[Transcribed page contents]
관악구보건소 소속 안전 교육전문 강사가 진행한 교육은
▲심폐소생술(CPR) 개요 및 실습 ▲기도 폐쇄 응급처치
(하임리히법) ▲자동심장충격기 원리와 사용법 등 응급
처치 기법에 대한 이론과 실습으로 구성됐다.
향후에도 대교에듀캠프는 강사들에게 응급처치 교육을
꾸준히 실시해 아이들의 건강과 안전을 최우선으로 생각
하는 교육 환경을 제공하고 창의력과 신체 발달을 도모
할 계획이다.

...

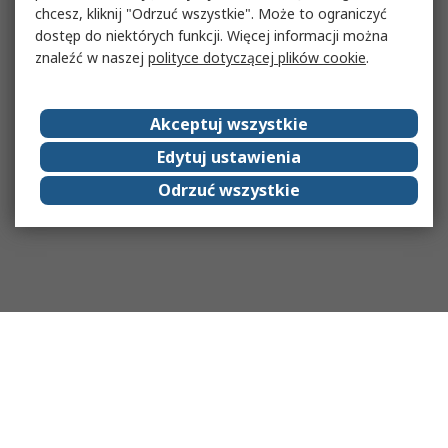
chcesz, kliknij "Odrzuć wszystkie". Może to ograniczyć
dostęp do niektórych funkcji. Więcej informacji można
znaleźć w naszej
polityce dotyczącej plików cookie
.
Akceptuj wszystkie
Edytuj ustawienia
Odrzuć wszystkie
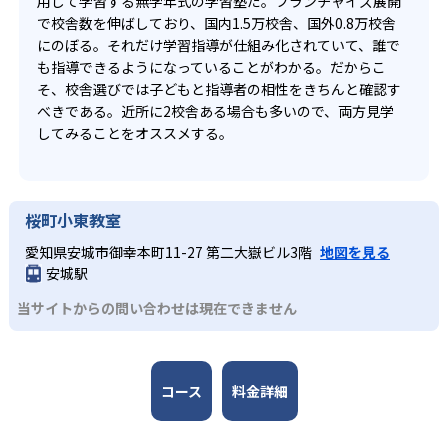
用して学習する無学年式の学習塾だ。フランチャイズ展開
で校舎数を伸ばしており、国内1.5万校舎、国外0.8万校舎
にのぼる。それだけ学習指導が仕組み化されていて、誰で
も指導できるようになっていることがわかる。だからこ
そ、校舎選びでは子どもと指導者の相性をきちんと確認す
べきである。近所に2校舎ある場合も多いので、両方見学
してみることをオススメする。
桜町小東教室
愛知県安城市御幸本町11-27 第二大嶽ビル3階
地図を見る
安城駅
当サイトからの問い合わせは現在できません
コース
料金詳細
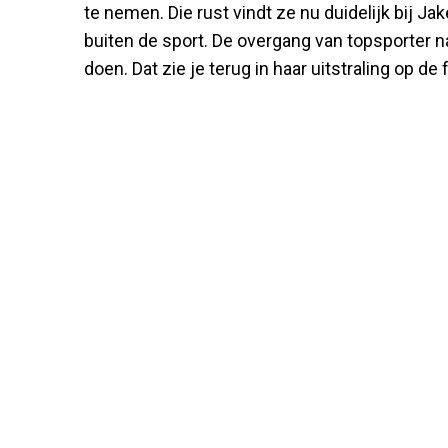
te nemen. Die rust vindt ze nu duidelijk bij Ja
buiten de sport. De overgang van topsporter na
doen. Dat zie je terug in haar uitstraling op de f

### What this task involves
Could you copy every line from the records that mentions the word "wszystkie"?

### Completed task
chcesz, kliknij "Odrzuć wszystkie". Może to ograniczyć
Akceptuj wszystkie
Odrzuć wszystkie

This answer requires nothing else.